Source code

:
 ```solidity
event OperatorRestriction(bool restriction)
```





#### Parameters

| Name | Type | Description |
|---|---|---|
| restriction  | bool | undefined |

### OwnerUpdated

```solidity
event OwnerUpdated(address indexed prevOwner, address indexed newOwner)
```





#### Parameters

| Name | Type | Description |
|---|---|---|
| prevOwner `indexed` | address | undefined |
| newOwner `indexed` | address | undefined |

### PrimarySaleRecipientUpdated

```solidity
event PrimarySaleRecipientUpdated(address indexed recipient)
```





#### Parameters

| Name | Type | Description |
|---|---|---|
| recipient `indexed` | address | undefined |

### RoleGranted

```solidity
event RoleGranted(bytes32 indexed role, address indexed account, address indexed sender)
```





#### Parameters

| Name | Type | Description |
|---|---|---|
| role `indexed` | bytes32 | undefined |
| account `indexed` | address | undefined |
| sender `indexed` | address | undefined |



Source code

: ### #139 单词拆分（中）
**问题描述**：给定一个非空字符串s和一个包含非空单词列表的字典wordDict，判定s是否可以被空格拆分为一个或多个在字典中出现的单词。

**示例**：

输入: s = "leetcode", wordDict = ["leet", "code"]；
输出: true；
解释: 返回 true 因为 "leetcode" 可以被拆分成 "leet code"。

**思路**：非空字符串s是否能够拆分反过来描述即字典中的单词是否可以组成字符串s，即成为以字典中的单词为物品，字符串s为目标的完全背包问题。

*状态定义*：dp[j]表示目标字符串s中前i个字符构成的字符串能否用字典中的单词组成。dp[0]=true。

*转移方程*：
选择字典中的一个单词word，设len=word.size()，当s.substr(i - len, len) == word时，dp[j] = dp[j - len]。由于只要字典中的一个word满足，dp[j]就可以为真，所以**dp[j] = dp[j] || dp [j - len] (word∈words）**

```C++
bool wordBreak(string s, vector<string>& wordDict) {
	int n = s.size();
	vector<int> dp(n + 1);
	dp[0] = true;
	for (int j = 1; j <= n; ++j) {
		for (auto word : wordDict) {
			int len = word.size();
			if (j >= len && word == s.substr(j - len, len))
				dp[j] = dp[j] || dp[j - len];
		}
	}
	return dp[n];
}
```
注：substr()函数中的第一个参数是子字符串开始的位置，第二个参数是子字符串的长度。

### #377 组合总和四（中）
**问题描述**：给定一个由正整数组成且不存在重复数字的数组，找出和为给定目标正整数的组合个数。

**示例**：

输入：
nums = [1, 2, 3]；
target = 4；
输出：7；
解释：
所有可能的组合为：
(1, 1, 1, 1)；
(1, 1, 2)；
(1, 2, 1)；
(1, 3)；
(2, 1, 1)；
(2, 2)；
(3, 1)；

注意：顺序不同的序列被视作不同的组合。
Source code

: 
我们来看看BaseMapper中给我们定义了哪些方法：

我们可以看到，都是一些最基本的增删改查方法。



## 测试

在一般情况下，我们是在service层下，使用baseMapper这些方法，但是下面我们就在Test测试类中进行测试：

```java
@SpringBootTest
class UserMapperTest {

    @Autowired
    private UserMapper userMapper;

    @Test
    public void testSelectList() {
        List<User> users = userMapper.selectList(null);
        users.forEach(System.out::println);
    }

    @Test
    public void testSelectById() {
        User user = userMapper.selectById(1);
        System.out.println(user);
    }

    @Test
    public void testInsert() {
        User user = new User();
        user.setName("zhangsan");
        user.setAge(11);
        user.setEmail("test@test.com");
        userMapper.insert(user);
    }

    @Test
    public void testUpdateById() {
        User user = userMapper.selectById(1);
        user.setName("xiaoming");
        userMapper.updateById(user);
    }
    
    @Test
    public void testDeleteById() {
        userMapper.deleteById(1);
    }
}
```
****************
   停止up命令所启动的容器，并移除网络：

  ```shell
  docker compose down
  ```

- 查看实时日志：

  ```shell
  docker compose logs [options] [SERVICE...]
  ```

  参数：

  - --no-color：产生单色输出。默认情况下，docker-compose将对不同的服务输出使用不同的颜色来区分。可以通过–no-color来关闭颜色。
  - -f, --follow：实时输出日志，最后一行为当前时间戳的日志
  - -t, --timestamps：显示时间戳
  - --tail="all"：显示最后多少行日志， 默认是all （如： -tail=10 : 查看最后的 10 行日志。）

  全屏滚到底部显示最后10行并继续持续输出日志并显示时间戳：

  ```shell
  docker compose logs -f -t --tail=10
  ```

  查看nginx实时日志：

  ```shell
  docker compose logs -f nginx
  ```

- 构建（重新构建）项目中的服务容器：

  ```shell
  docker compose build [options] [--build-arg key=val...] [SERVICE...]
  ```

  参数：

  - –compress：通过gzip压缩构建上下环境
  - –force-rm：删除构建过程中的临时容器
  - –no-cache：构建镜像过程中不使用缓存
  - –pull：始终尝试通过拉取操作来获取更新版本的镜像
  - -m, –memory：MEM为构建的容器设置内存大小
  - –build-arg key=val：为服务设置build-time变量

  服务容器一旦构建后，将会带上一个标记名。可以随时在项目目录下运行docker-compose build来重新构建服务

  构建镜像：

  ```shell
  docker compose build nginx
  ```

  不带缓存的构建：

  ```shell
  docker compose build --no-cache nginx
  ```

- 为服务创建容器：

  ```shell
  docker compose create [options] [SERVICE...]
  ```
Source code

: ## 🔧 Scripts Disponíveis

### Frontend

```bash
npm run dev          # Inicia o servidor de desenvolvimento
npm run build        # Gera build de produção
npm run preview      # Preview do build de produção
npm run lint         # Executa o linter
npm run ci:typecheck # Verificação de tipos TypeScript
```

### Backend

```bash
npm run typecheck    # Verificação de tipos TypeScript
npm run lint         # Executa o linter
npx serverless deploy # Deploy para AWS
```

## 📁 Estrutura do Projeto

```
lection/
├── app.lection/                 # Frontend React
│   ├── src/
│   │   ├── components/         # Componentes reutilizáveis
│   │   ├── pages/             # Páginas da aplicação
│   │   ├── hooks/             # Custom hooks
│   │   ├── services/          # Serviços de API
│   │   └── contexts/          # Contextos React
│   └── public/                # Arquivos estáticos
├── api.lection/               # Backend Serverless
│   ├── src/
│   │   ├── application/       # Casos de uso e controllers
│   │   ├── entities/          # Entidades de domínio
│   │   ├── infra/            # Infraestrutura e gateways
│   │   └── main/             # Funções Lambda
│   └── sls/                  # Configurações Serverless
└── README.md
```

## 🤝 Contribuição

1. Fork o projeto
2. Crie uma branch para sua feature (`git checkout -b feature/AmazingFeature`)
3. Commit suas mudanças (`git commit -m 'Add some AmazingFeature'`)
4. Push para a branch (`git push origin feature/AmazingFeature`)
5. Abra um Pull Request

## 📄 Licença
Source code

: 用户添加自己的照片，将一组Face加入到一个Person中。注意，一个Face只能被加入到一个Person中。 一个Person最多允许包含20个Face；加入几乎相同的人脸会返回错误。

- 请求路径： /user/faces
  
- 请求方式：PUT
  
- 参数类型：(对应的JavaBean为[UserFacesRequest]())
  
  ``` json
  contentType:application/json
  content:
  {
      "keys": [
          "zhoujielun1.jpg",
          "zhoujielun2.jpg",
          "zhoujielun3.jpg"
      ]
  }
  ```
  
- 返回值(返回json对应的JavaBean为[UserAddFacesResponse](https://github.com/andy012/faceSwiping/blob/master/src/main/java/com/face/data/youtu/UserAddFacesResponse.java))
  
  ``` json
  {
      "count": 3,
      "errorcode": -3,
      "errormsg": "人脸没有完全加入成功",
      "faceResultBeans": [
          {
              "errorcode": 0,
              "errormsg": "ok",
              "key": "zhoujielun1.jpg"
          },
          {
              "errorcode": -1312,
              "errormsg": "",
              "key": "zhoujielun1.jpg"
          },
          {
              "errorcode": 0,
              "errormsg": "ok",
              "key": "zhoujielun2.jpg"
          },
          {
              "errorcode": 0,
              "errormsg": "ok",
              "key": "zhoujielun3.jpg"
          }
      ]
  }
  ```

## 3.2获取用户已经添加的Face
****************
**TASK ITEM**. Could you return the lines in the entries above that contain "void"?

**EXERCISE OUTPUT**.
    public void testSelectList() {
    public void testSelectById() {
    public void testInsert() {
    public void testUpdateById() {
    public void testDeleteById() {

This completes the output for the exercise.